Decision Problems for Petri Nets with Names

TL;DR

This paper explores the computational properties of nu-Petri nets with name creation, establishing decidability and undecidability results for various problems and demonstrating their expressive power surpasses traditional Petri nets.

Contribution

It introduces nu-PN, extending Petri nets with name management, and provides new decidability results for coverability, termination, and boundedness, along with undecidability proofs for certain properties.

Findings

Decidability of coverability and termination for nu-PN.
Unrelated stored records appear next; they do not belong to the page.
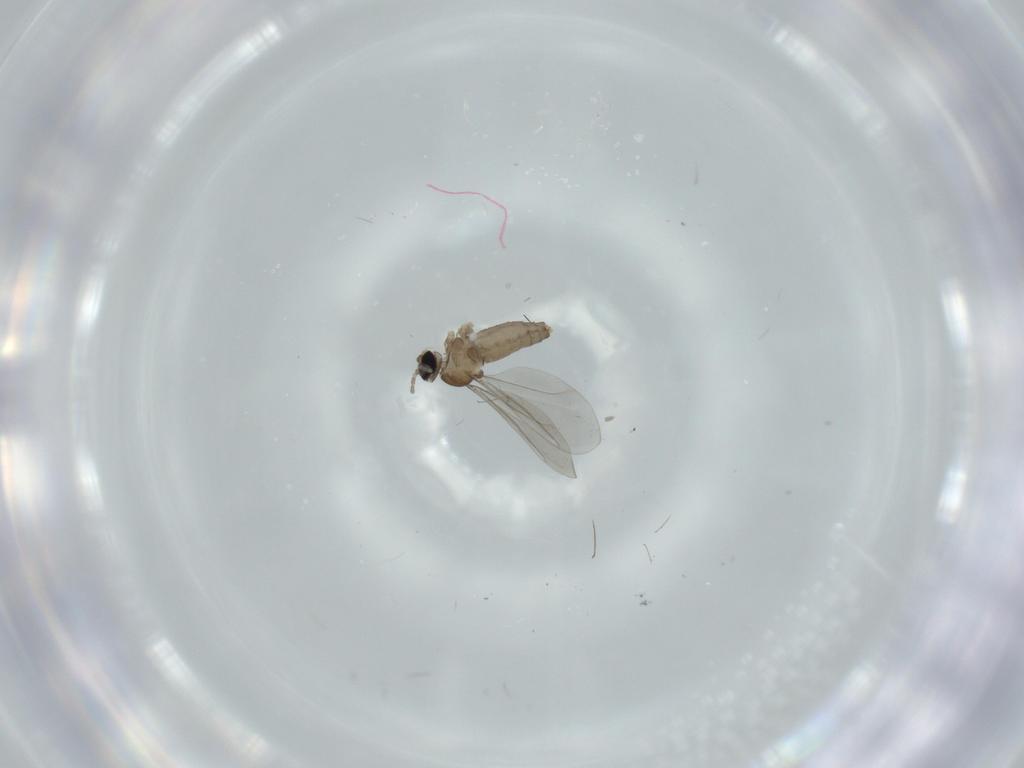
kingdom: Animalia
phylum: Arthropoda
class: Insecta
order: Diptera
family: Cecidomyiidae
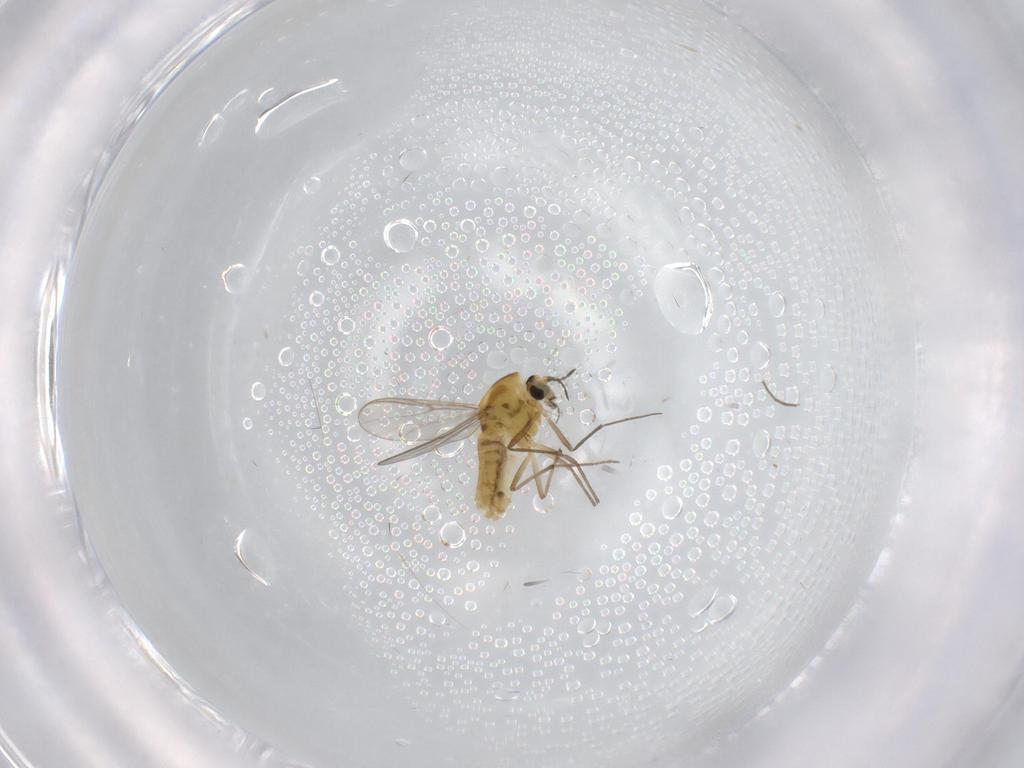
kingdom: Animalia
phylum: Arthropoda
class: Insecta
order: Diptera
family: Chironomidae
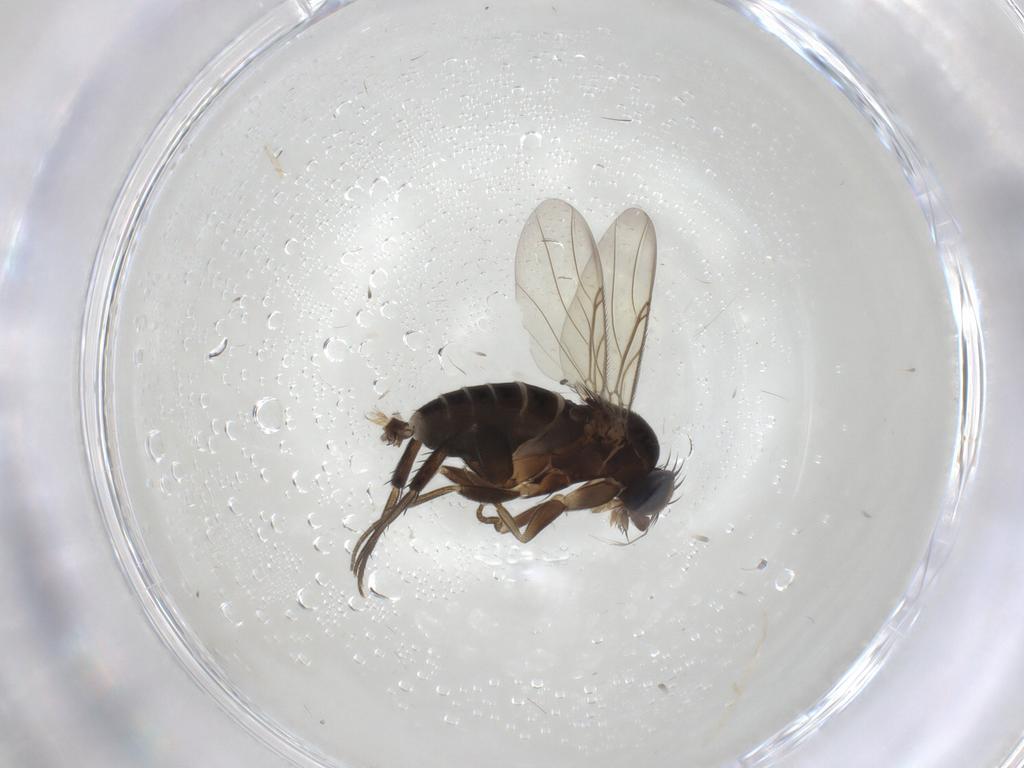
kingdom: Animalia
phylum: Arthropoda
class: Insecta
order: Diptera
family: Phoridae
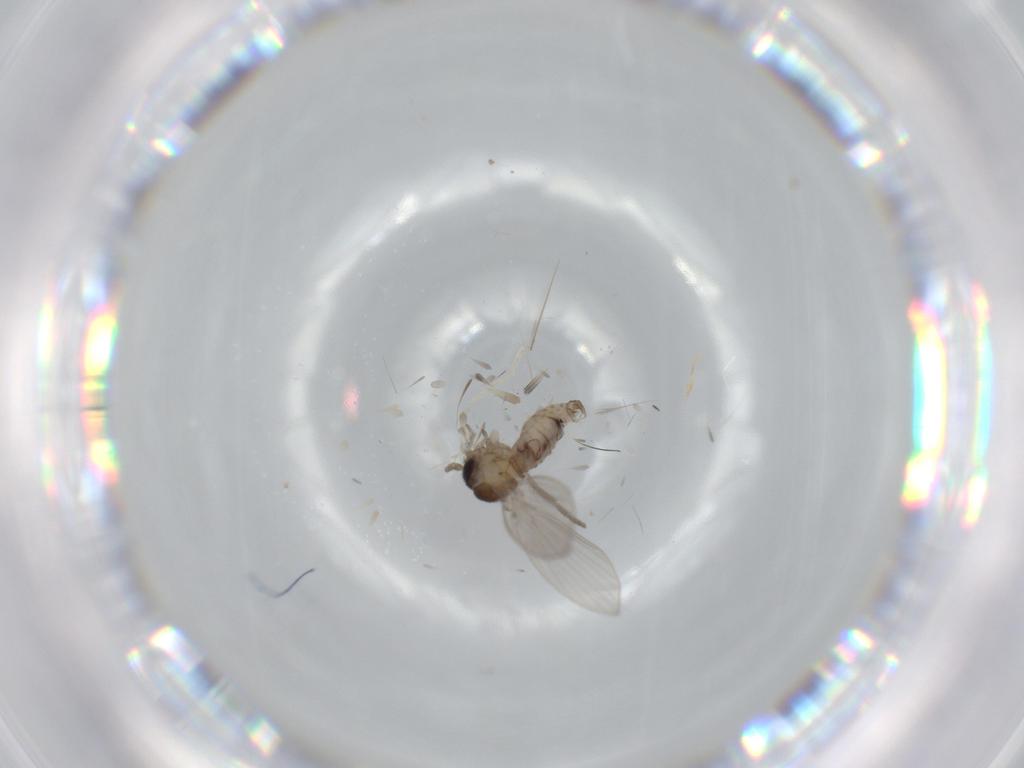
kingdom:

Undecidability of depth-boundedness.

Ackermann-hardness for all decidable problems.

Abstract

We prove several decidability and undecidability results for nu-PN, an extension of P/T nets with pure name creation and name management. We give a simple proof of undecidability of reachability, by reducing reachability in nets with inhibitor arcs to it. Thus, the expressive power of nu-PN strictly surpasses that of P/T nets. We prove that nu-PN are Well Structured Transition Systems. In particular, we obtain decidability of coverability and termination, so that the expressive power of Turing machines is not reached. Moreover, they are strictly Well Structured, so that the boundedness problem is also decidable. We consider two properties, width-boundedness and depth-boundedness, that factorize boundedness. Width-boundedness has already been proven to be decidable. We prove here undecidability of depth-boundedness. Finally, we obtain Ackermann-hardness results for all our decidable decision problems.